About the Area
Selected species include the Loggerhead turtle (Caretta caretta), Olive ridley turtle (Lepidochelys olivacea), Leatherback turtle (Dermochelys coriacea), South American fur seal (Arctocephalus australis), Humpback whale (Megaptera novaeangliae), Common rorqual (Balaenoptera physalus), Sperm whale (Physeter catodon), Red-footed booby (Sula sula), and Black storm-petrel (Oceanodroma melania).
Numerous species of fish inhabit these waters, including those in the families Isophoridae, Serranidea, and Scaridae, as do decapod crustaceans, including many that are endemic to the area.
Bleaching and coral mortality, assumed to be associated with El Niño events, has been recorded in many areas. Outbreaks of the crown-of-thorns starfish (Acanthaster planci) have reduced coral populations. Other threats come from domestic pollution, massive deforestation, spear fishing, soil runoff, mining, dam construction, oil spills, and pesticide use.
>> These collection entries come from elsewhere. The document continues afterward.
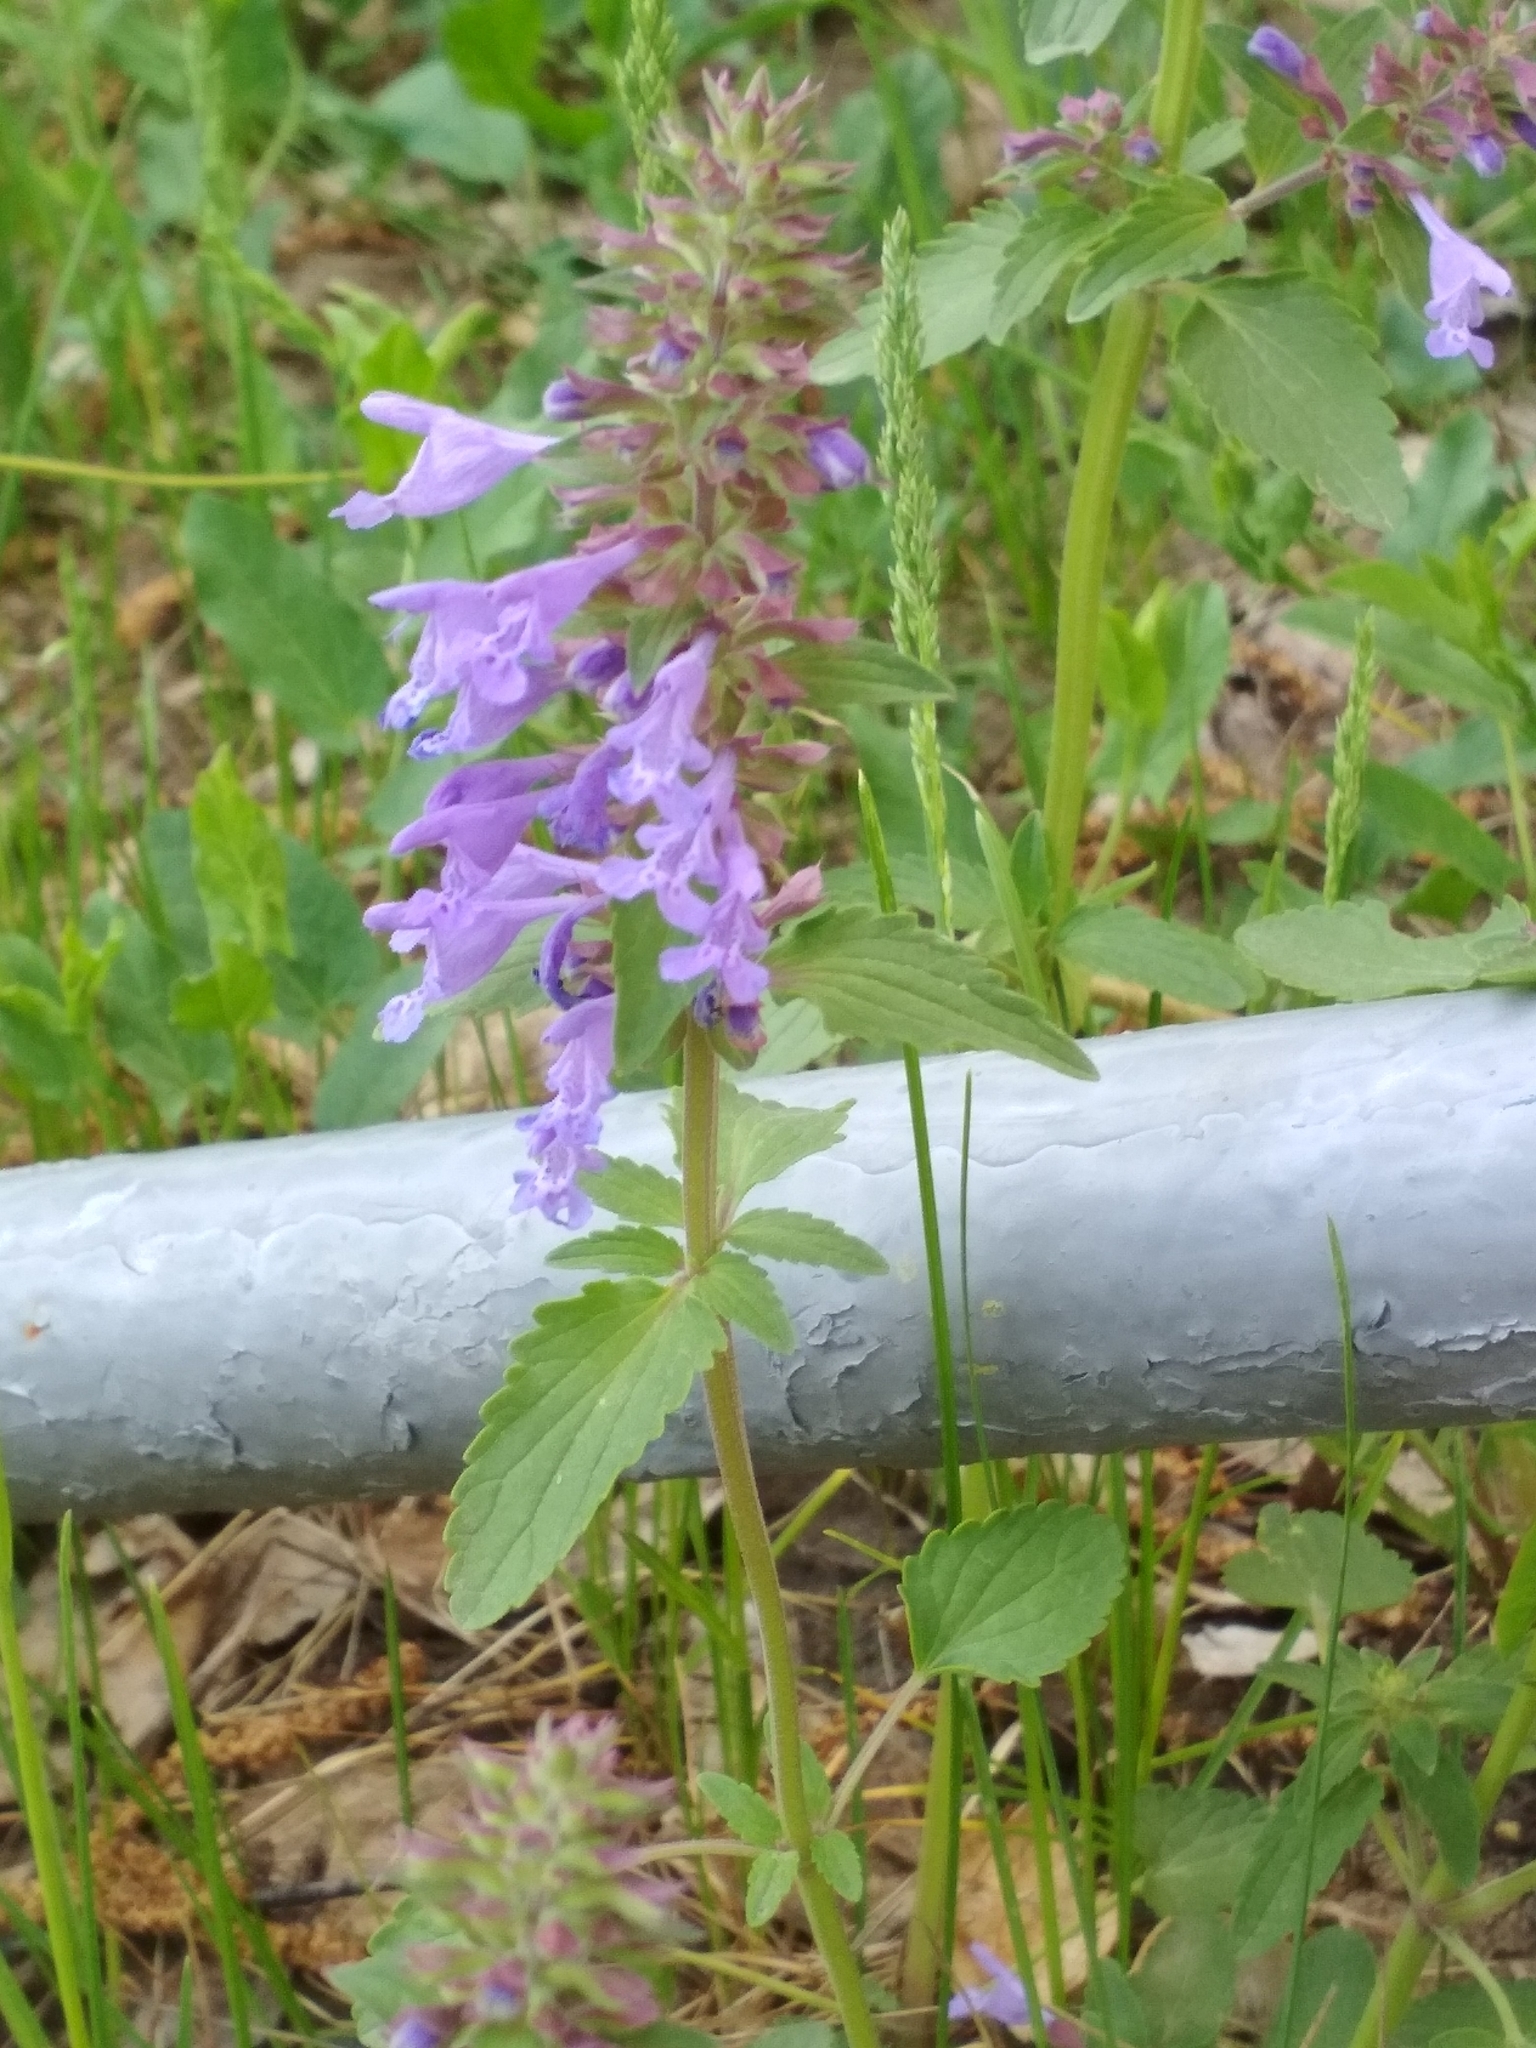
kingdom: Plantae
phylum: Tracheophyta
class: Magnoliopsida
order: Lamiales
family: Lamiaceae
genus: Dracocephalum
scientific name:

Pacific Ocean off the coast of northwest South America and southern Central America - Columbia, Ecuador, and Panama
How does the red-footed booby capture its prey?
Whenever it spies a fish near the surface, the red-footed booby dives from the sky to catch its dinner. The bird hits the water at high speed but is unhurt because air sacs under its skin cushion the impact. The sacs also provide buoyancy in the water.